T24
- Type: online newspaper
- Owner: Tempo24 Basın Yayın Prodüksiyon Ltd. Şti.
- Editor-in-chief: Doğan Akın (2009–)
- Founded: September 1, 2009; 16 years ago
- Political alignment: Political Neutrality (self-proclaimed), Liberalism (3rd-party review)
- Language: Turkish
- Headquarters: Istanbul
- Website: t24.com.tr

= T24 (newspaper) =

Turkish news website

T24 is a Turkish online newspaper.

==History==
T24 was launched on 1 September 2009. Initial staff of T24 were consisting of former Tempo24 employees.

On 29 December 2012, T24 started their YouTube channel and uploaded their first video on 12 April 2013. In 2013, author and columnist Hasan Cemal joined T24. In September 2013, T24 announced "T24 Okur Fonu" their crowdfunding venture that planned to collect funds from its readers. In September 2013, led by Hasan Cemal, Doğan Akın, Yavuz Baydar, Yasemin Çongar, Andrew Finkel, Hazal Özvarış and Murat Sabuncu, T24 staff established Punto24, a self-proclaimed "independent press platform".

On 14 January 2015, T24 published an entire instalment of Charlie Hebdo, which included cartoons depicting Muhammad the Prophet, following 2015 Charlie Hebdo shooting. In February 2015, T24 started their online literary criticism initiative Kitap Kültür Kritik 24 (K24). Between 30 October and 13 November 2015, Nazlı Ilıcak published her columns as a "guest columnist" at T24.

In March 2016, columnist and literary critic Murat Belge joined T24.

Following his departure from Doğan Media Group in September 2018, Mehmet Y. Yılmaz joined T24. On 19 October 2018, T24 announced the arrival of Yılmaz. On 23 October 2018, following the cancellation of her contract with CNN Türk co-administrator Şirin Payzın joined T24. On 25 November 2018, a new periodical feature was introduced, "Şirin Payzın'la Ne Oluyor?", hosted by Şirin Payzın, which was begun to be aired on YouTube channel of T24. On 17 December 2018, T24 publicised their weekly electronic outlook T24 Pazar, which is to be online-published every Sunday.

In 2020, Doğan Akın, one of the founders of website and chief editor was put on a trial due to an allegation of "Support to a Terrorist Organization without having affiliation", as reporting the news based on tweets posted by Fuat Avni, an anonymous Twitter account, which caused number of detentions of alleged persons affiliated FETÖ (formerly referred as "Gülen Movement" until colloquially known 17-25 December Operations taken place).

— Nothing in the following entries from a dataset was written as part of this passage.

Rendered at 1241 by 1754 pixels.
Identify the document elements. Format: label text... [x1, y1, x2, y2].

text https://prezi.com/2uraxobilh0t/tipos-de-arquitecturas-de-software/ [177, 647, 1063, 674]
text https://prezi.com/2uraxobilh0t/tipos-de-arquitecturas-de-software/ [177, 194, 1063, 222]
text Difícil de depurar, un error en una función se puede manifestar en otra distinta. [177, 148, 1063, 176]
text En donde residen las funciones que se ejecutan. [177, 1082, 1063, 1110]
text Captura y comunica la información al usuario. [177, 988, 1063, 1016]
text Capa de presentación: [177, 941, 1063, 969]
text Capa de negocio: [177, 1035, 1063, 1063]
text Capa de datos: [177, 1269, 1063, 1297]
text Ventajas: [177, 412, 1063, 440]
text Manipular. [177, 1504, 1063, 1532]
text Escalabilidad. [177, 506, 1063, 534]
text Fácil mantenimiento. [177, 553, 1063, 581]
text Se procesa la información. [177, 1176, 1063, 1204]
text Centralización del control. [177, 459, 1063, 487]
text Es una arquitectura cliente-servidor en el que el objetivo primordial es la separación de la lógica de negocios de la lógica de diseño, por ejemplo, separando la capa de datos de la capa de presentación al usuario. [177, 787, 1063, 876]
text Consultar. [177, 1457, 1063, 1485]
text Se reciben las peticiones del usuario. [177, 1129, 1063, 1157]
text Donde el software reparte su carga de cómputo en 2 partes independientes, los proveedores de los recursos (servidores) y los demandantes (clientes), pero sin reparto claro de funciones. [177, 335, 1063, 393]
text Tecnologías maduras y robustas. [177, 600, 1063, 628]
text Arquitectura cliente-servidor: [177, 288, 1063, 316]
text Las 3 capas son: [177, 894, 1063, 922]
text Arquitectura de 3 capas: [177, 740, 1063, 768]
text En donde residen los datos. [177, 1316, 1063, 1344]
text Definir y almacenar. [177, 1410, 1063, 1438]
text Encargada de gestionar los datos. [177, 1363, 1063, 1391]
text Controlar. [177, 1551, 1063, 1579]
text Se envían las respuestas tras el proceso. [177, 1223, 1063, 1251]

The case was settled as Akın was acquitted of accusation, on 2 July 2020.

On 17 May 2020, T24 announced the arrival of senior journalist and politician and writer Altan Öymen.

==Controversies==
In June 2013, T24 columnist Alper Görmüş, who formerly worked at Nokta, Taraf and Yeni Aktüel, accused the Gezi Park protestors of being "pro-coup d'état" in his T24 column.

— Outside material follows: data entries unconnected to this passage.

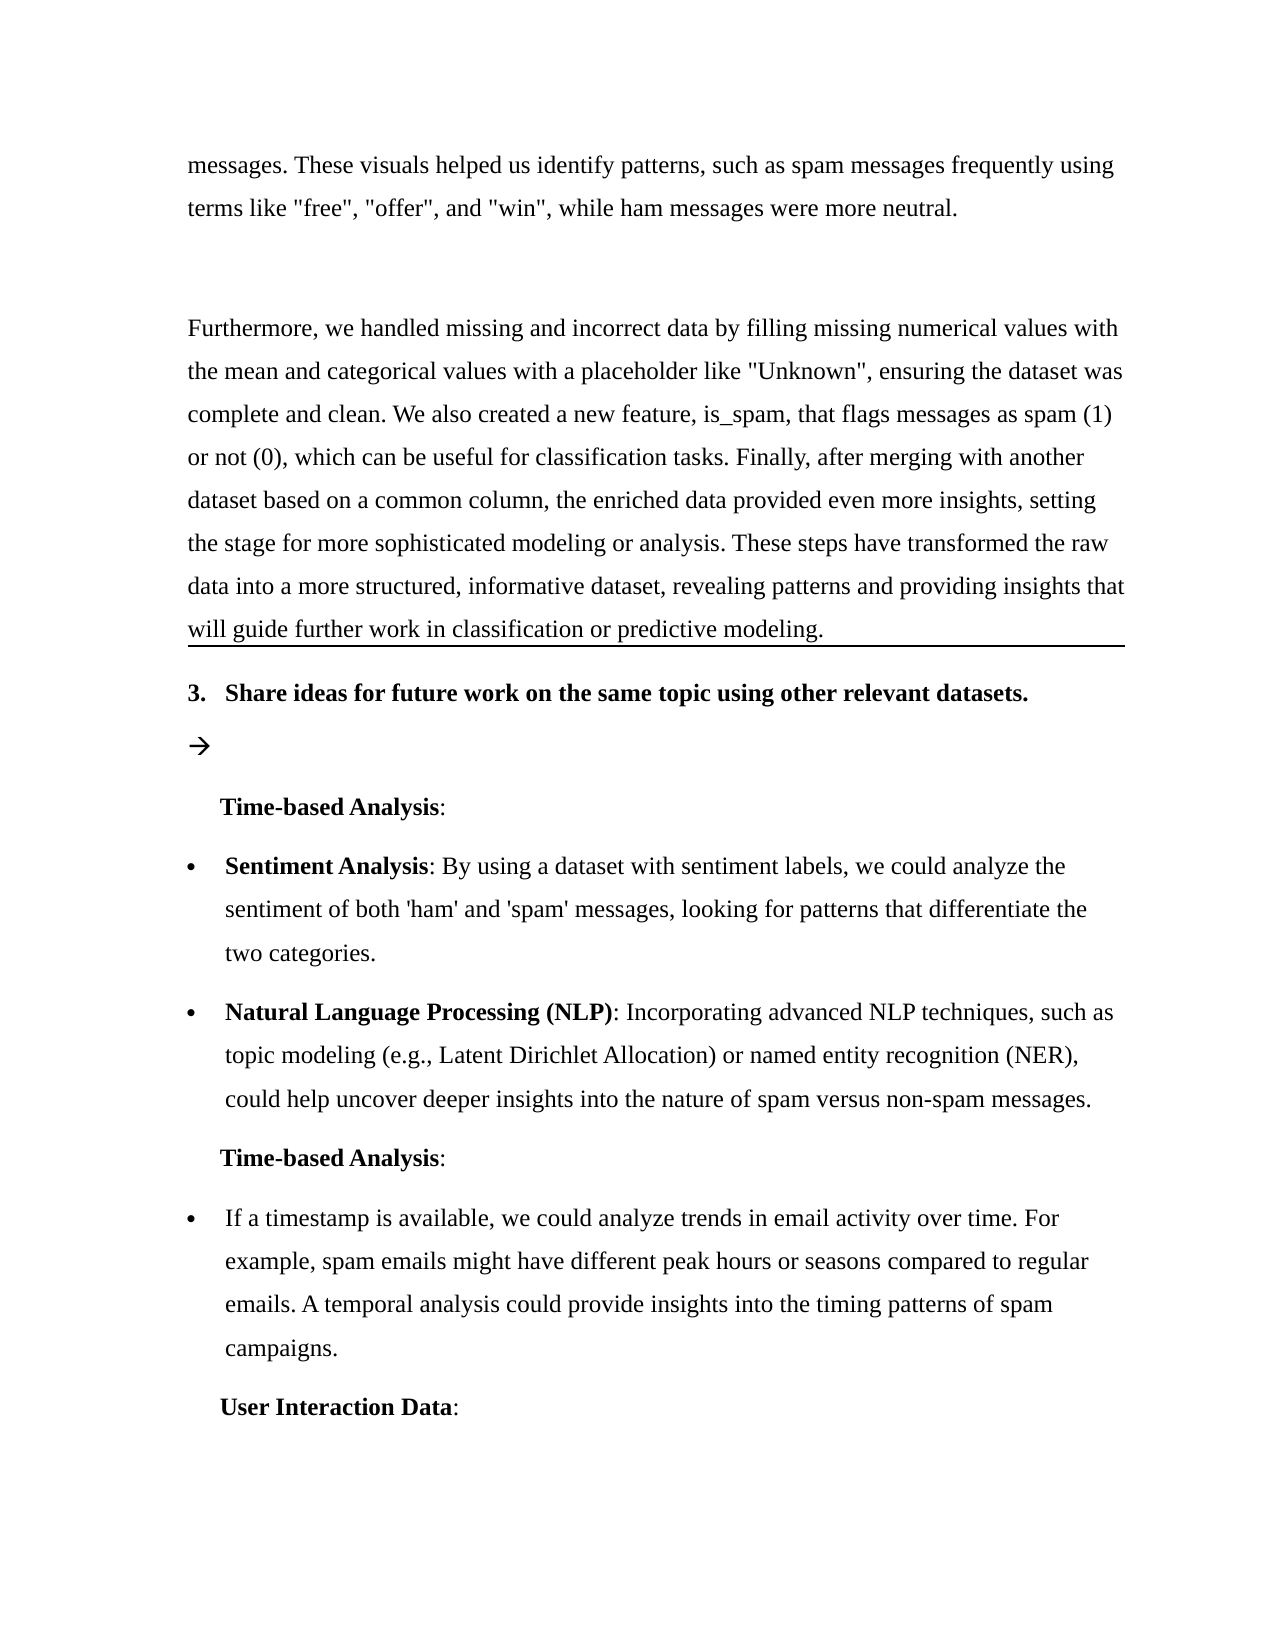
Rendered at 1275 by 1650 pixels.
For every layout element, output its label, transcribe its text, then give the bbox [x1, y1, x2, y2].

text Furthermore, we handled missing and incorrect data by filling missing numerical values with the mean and categorical values with a placeholder like "Unknown", ensuring the dataset was complete and clean. We also created a new feature, is_spam, that flags messages as spam (1) or not (0), which can be useful for classification tasks. Finally, after merging with another dataset based on a common column, the enriched data provided even more insights, setting the stage for more sophisticated modeling or analysis. These steps have transformed the raw data into a more structured, informative dataset, revealing patterns and providing insights that will guide further work in classification or predictive modeling. [187, 313, 1125, 647]
list If a timestamp is available, we could analyze trends in email activity over time. For example, spam emails might have different peak hours or seasons compared to regular emails. A temporal analysis could provide insights into the timing patterns of spam campaigns. [187, 1203, 1125, 1361]
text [187, 150, 1125, 222]
text  Time-based Analysis: [187, 1143, 1125, 1172]
text  User Interaction Data: [187, 1392, 1125, 1421]
list Sentiment Analysis: By using a dataset with sentiment labels, we could analyze the sentiment of both 'ham' and 'spam' messages, looking for patterns that differentiate the two categories. [187, 851, 1125, 966]
text  Time-based Analysis: [150, 792, 1125, 820]
list Share ideas for future work on the same topic using other relevant datasets. [187, 678, 1125, 707]
list Natural Language Processing (NLP): Incorporating advanced NLP techniques, such as topic modeling (e.g., Latent Dirichlet Allocation) or named entity recognition (NER), could help uncover deeper insights into the nature of spam versus non-spam messages. [187, 997, 1125, 1112]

Chief editor Doğan Akın, a former Doğan Media Group employee before joining T24, was accused by Zekeriya Say in 2019, a columnist at Yeni Akit newspaper, of maintaining conflict of interest due to his allegedly neutrality-periling relations with 3rd parties, alleged misuse of his connections in order to obtain funding for the newspaper.

Despite its claims of political neutrality, T24 was labelled as a left-liberal media outlet, by Nihat Genç.